■ ASSIGNED TASK ■
Convert the text in all of the entries below into a single JSON list of strings, one string per line, skipping blank lines. Leave out the picture markers.

[Text extracted from the pages]
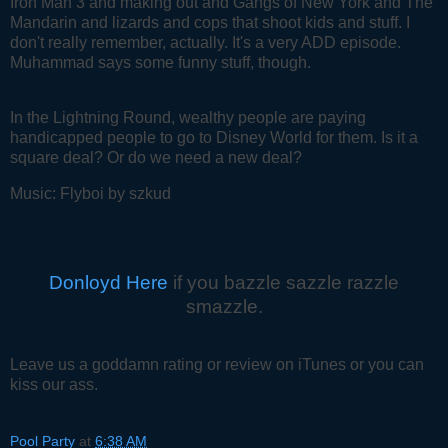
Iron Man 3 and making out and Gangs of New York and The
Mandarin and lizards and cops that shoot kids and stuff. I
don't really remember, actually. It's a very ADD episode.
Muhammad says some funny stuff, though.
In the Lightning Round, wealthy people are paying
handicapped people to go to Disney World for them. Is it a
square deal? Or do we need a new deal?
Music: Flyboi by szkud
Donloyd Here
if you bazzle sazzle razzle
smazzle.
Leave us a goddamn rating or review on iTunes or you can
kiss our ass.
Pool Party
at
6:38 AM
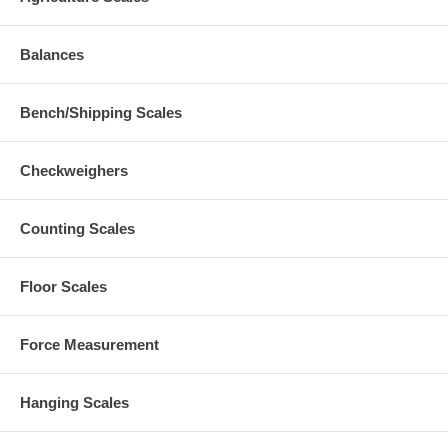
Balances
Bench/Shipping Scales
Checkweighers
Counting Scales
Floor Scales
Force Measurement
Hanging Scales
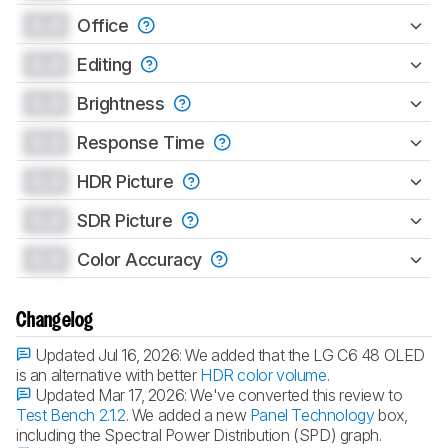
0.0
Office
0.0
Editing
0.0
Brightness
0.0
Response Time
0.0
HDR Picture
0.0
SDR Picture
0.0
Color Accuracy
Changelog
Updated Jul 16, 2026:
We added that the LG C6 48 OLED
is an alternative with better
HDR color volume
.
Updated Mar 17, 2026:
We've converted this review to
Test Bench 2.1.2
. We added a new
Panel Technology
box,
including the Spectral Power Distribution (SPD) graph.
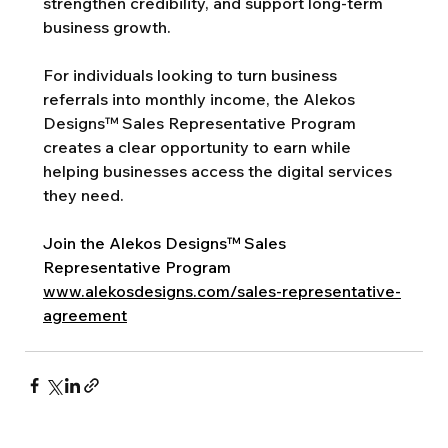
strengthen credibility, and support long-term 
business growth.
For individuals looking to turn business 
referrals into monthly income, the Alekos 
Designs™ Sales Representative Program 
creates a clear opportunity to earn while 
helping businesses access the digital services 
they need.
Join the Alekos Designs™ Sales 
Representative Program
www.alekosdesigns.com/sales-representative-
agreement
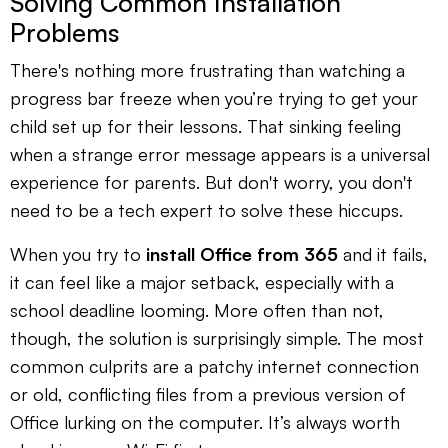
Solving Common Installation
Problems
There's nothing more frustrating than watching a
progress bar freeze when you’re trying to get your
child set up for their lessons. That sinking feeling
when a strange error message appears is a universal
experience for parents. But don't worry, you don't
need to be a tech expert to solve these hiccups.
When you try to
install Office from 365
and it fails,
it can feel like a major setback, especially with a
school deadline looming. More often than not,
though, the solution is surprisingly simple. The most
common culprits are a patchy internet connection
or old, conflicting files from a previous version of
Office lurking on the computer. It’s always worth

■ COMPLETED TASK ■
[
  "Iron Man 3 and making out and Gangs of New York and The",
  "Mandarin and lizards and cops that shoot kids and stuff. I",
  "don't really remember, actually. It's a very ADD episode.",
  "Muhammad says some funny stuff, though.",
  "In the Lightning Round, wealthy people are paying",
  "handicapped people to go to Disney World for them. Is it a",
  "square deal? Or do we need a new deal?",
  "Music: Flyboi by szkud",
  "Donloyd Here",
  "if you bazzle sazzle razzle",
  "smazzle.",
  "Leave us a goddamn rating or review on iTunes or you can",
  "kiss our ass.",
  "Pool Party",
  "at",
  "6:38 AM",
  "Balances",
  "Bench/Shipping Scales",
  "Checkweighers",
  "Counting Scales",
  "Floor Scales",
  "Force Measurement",
  "Hanging Scales",
  "0.0",
  "Office",
  "0.0",
  "Editing",
  "0.0",
  "Brightness",
  "0.0",
  "Response Time",
  "0.0",
  "HDR Picture",
  "0.0",
  "SDR Picture",
  "0.0",
  "Color Accuracy",
  "Changelog",
  "Updated Jul 16, 2026:",
  "We added that the LG C6 48 OLED",
  "is an alternative with better",
  "HDR color volume",
  ".",
  "Updated Mar 17, 2026:",
  "We've converted this review to",
  "Test Bench 2.1.2",
  ". We added a new",
  "Panel Technology",
  "box,",
  "including the Spectral Power Distribution (SPD) graph.",
  "strengthen credibility, and support long-term ",
  "business growth.",
  "For individuals looking to turn business ",
  "referrals into monthly income, the Alekos ",
  "Designs™ Sales Representative Program ",
  "creates a clear opportunity to earn while ",
  "helping businesses access the digital services ",
  "they need.",
  "Join the Alekos Designs™ Sales ",
  "Representative Program",
  "www.alekosdesigns.com/sales-representative-",
  "agreement",
  "Solving Common Installation",
  "Problems",
  "There's nothing more frustrating than watching a",
  "progress bar freeze when you’re trying to get your",
  "child set up for their lessons. That sinking feeling",
  "when a strange error message appears is a universal",
  "experience for parents. But don't worry, you don't",
  "need to be a tech expert to solve these hiccups.",
  "When you try to",
  "install Office from 365",
  "and it fails,",
  "it can feel like a major setback, especially with a",
  "school deadline looming. More often than not,",
  "though, the solution is surprisingly simple. The most",
  "common culprits are a patchy internet connection",
  "or old, conflicting files from a previous version of",
  "Office lurking on the computer. It’s always worth"
]